Travel Guides Villefranche-sur-Mer-on-the-French-Riviera-coast-800x600

Published on February 22nd, 2018 | by Sun Gold Soap


Visiting the French Riviera Off-Season

Off-season holidays allow travelers to explore and discover great places without the usual crowds of tourists (these can ruin the experience for many), and in a way that’s much friendlier with their budgets. But it’s called “off-season” for a reason – the weather is usually not ideal for the main tourist attracting activity of the area. This means, for example, that the sea is likely not warm enough for taking a swim, or the number of sunny days is lower at the French Riviera.

The French Riviera – called Cote d’Azur by the locals – has the reputation of a luxury area visited by royal figures in the past, and celebrities in our days. Also, it has the reputation of a prohibitively expensive place to spend your holidays. Actually, the prices are not “that” prohibitive, but due to its fame the French Riviera is crowded during its peak tourist season, and its prices are considerably higher. But being much more budget friendly off-season is not the main attraction of the area – it will offer mild temperatures, and a much more authentic experience.

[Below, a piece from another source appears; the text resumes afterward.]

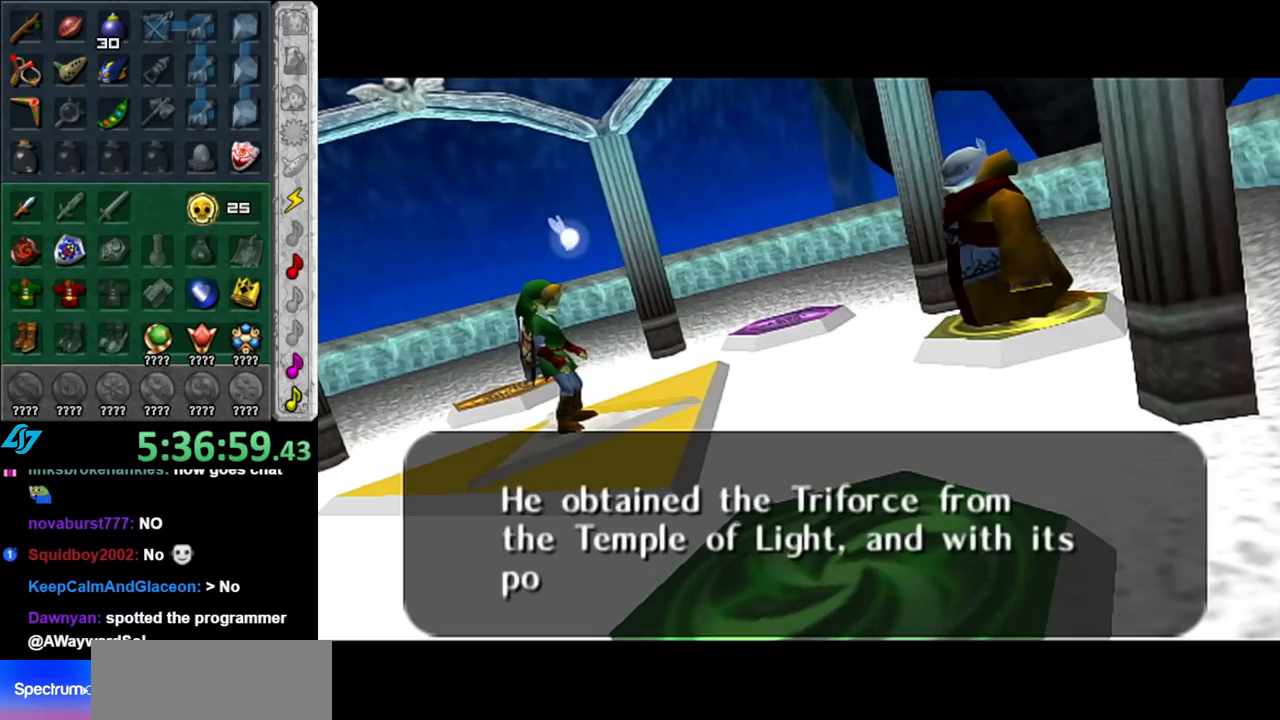
{"buttons": [], "left_stick": "center", "right_stick": "center", "events": [[33, "A", "down"], [33, "B", "down"], [117, "A", "up"], [117, "B", "up"], [283, "A", "down"], [283, "B", "down"], [367, "A", "up"], [400, "B", "up"]]}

Given its location (it is the Mediterranean coastline of the southeast corner of France, between the Italian border in the east and Saint-Tropez, Hyères, Toulon, or Cassis in the west) the French Riviera has long, hot summers. Those who prefer milder temperatures should not visit the area at all during the summer, but preferably in late spring or early fall. During the summer the area is crowded with sunseekers, vacationers and tourists, both from France and the rest of Europe – some of them come for the food, others for the climate (especially those from the north), and many come to see the celebrities spending their time here. And another reason: many French employees are on holiday in August (sometimes for the whole month), and many of them spend this time at the French Riviera.

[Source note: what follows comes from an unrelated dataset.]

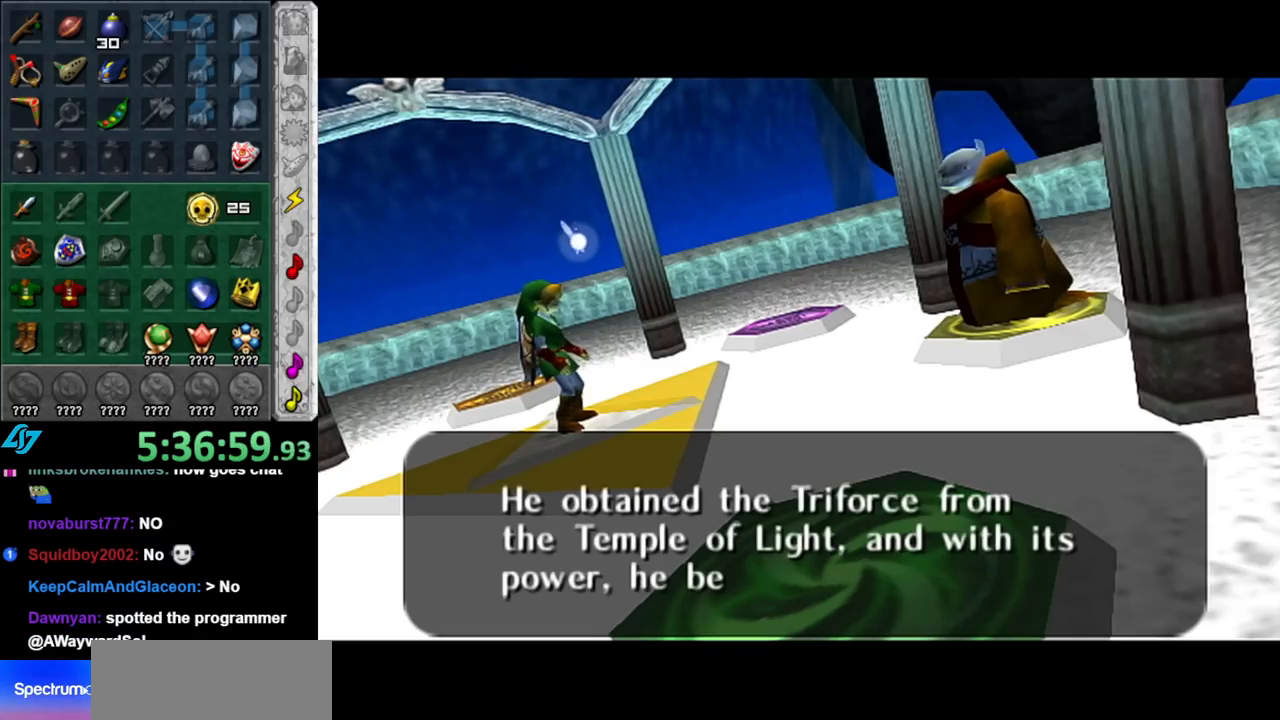
{"buttons": ["A", "B"], "left_stick": "center", "right_stick": "center", "events": [[33, "A", "down"], [33, "B", "down"], [100, "A", "up"], [150, "B", "up"], [283, "B", "down"], [367, "B", "up"], [500, "A", "down"], [500, "B", "down"]]}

Traveling off-season to the Southern France will give you the opportunity to explore the towns and villages in piece, and experience a much more authentic atmosphere. Consider this: during the tourist season, when the population of the settlements sometimes doubles, the locals are understandably stressed by the crowds (and their sometimes extreme demands), so hospitality has to suffer. While off-season, the locals can be much more friendly, much nicer, and much less stressed out.

And finally, let’s see the prices. Some famous, stylish cities everyone talks about – Cannes, home of the famous film festival, St. Tropez or Monte Carlo in the nearby Monaco – can be quite expensive even off the high season, but lodging for friendly fares (and extras often included in the price – so you won’t have to spend your own bucks for playing royal vegas mobile games in your room) is available in many nearby settlements, and even less “touristy” areas of the towns. This way you can taste the authenticity of the area – both literally and figuratively speaking.